Activating your Hurricane response plan
Published on August 29th, 2019
For more than 35 years, Practical Sailor has been taking the guesswork out of boat and gear buying with bold, independent boat tests, and product-test reports for serious sailors and boaters. In this report, Darrell Nicholson offers tips on preparing your boat for a tropical storm:
With Hurricane Dorian threatening Florida and possibly the Carolinas, it is time to start activating your hurricane response plan.
You might want to start with our July 2008 report, “Lines, Snubbers, and Other Gear for Battening Down Ahead of Storms.” Safety expert Ralph Naranjo’s first-hand account of his storm preparations “Tropical Storm Dos and Don’ts” and “How to Help Your Boat Survive A Major Storm” should also be required reading. These articles all discuss the first line of defense against a hurricane: secure your boat in a boatyard or hurricane hole.
But what if you have no option but to stay on a municipal mooring? Will these hold? Although we’ve never put much faith in mooring systems that we didn’t have a hand in designing and installing, there are some mooring systems that deserve a closer look.

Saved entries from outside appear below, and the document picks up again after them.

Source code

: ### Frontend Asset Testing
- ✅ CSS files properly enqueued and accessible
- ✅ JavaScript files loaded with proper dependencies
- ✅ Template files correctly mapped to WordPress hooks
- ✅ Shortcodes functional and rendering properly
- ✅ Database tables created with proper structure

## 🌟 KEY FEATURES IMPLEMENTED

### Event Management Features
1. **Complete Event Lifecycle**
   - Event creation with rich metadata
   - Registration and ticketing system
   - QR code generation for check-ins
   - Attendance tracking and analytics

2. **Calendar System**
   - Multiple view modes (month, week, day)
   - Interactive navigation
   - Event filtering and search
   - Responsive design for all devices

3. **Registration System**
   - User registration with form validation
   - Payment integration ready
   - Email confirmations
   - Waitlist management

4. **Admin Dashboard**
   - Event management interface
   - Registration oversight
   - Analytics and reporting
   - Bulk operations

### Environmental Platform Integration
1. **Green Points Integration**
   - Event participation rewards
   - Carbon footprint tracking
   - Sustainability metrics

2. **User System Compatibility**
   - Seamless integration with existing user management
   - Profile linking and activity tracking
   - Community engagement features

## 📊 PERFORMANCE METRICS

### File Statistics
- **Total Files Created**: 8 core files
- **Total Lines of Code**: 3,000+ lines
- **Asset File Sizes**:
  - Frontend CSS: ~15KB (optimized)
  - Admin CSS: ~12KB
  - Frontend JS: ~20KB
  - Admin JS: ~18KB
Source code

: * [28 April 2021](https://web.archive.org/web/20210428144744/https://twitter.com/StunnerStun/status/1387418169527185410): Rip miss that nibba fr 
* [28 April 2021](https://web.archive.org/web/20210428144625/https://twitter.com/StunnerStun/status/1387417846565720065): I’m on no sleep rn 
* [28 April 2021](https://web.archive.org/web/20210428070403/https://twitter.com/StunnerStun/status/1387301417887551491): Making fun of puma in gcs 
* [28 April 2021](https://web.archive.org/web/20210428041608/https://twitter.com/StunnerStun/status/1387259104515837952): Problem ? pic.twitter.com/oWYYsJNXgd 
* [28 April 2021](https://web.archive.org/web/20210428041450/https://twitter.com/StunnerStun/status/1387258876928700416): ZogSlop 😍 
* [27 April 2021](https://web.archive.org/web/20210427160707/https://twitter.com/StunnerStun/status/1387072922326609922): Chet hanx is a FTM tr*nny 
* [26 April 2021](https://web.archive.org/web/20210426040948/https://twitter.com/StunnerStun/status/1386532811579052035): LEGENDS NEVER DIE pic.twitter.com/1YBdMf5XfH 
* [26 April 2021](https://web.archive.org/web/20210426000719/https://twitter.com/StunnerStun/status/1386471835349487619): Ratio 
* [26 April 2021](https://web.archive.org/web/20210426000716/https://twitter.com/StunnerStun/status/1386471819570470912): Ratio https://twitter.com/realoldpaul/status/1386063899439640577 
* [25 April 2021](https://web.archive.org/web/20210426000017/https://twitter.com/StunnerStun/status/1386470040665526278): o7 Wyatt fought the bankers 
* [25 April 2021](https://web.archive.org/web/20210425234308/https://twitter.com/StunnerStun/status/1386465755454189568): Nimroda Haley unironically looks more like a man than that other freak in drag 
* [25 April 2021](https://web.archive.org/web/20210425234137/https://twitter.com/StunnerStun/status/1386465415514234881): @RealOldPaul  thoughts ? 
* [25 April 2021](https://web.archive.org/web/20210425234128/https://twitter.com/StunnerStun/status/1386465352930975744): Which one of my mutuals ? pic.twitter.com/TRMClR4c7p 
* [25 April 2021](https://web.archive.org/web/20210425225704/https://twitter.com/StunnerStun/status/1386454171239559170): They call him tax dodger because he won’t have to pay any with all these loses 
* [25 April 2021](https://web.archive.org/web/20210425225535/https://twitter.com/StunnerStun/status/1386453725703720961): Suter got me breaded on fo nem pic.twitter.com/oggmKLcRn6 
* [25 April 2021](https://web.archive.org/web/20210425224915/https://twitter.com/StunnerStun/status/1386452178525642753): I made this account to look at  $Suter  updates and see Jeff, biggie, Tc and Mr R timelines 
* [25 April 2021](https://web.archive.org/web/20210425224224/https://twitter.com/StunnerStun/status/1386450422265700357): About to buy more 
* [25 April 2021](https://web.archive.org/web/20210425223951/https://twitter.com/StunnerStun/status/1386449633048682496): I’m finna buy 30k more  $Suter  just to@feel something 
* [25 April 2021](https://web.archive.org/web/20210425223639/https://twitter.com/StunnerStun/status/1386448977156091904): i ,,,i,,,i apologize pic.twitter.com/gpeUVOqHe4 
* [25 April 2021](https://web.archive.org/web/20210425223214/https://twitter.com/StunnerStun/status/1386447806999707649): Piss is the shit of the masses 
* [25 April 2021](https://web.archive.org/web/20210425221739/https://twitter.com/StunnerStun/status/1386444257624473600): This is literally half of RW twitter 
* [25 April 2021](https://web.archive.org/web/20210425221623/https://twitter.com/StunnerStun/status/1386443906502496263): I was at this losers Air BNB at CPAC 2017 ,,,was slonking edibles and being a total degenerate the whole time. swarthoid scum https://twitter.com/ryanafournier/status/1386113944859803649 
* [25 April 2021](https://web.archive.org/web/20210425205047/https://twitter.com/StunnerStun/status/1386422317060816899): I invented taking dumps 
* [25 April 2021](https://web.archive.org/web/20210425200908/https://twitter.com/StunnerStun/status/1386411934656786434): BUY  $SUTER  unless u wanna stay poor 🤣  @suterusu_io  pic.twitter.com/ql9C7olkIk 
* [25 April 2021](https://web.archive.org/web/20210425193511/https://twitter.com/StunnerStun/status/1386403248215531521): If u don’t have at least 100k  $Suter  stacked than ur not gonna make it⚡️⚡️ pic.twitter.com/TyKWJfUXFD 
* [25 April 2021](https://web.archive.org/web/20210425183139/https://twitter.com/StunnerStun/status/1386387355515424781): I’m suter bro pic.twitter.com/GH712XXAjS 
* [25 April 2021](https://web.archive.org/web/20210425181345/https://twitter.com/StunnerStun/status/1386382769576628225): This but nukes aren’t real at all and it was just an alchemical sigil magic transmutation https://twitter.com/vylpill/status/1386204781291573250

One class of product that has been gaining more attention in the wake of Hurricane Irma is the elastic mooring systems being used in Florida’s municipal mooring fields as well as throughout the Caribbean. Florida’s mooring systems were installed as part of a statewide pilot project to regulate anchorages and to minimize environmental damage to the bottom.
As Practical Sailor’s report on mooring systems revealed, all but one of the moorings in Marathon, Florida were still intact after the storm. Irma tore dozens of boats free from their moorings, but most these failures were linked to the owner-supplied pennants.
The Eco-mooring uses a sheathed, elastic rode. Other systems like the Hazelett and Seaflex systems take a similar approach to absorbing shock loads.
Three manufacturers offer products in this class. Eco-mooring System is effectively a super, heavy-duty bungy cord. It operates on the same principle as others like it, including the Seaflex Mooring System and the Hazelett Mooring System. These mooring rodes incorporate an elastic rode that allows mooring fields to pack more boats into smaller spaces. The elasticity also helps reduce shock on boat hardware.
We haven’t yet tested these systems, but we have taken a close look at how these moorings fared in Hurricane Irma. Prior to that report, the second most recent discussion of mooring holding power was published in 2009.
A couple other mooring-related products on our radar are the new helix-type mooring anchors offered by the same company that sells the Spade anchor in the U.S. These also held very well in Hurricane Irma. We should mention that similar screws installed by a professional contractor here in Sarasota, Fla., initially failed to meet specified pull tests, so it is important to carry out post-installation load testing.
As marine surveyor Jonathan Klopman pointed out in response to our discussion of elasticity in anchor rodes, the topic of how much stretch is a good thing is a “hot” topic so to speak. Heat-induced friction in nylon rode, it seems is on everybody’s mind.
Because of this, we are also interested in evaluating England ropes’ approach to storm moorings. In the New England Ropes system, the cyclone mooring pendant (set between the mooring ball and the boat) is made of two components—a length of low-stretch Endura 12 to handle abrasion on the boat and a high-grade nylon mooring pendant that goes from it to the mooring ball. New England Ropes has also launched a new line of chafe protectors, which we will be pitting against the best chafe protection from our last chafe-guard test.
There’s plenty to say about this topic, but the most important thing is this: The time to plan your hurricane strategy is long before the storm hits.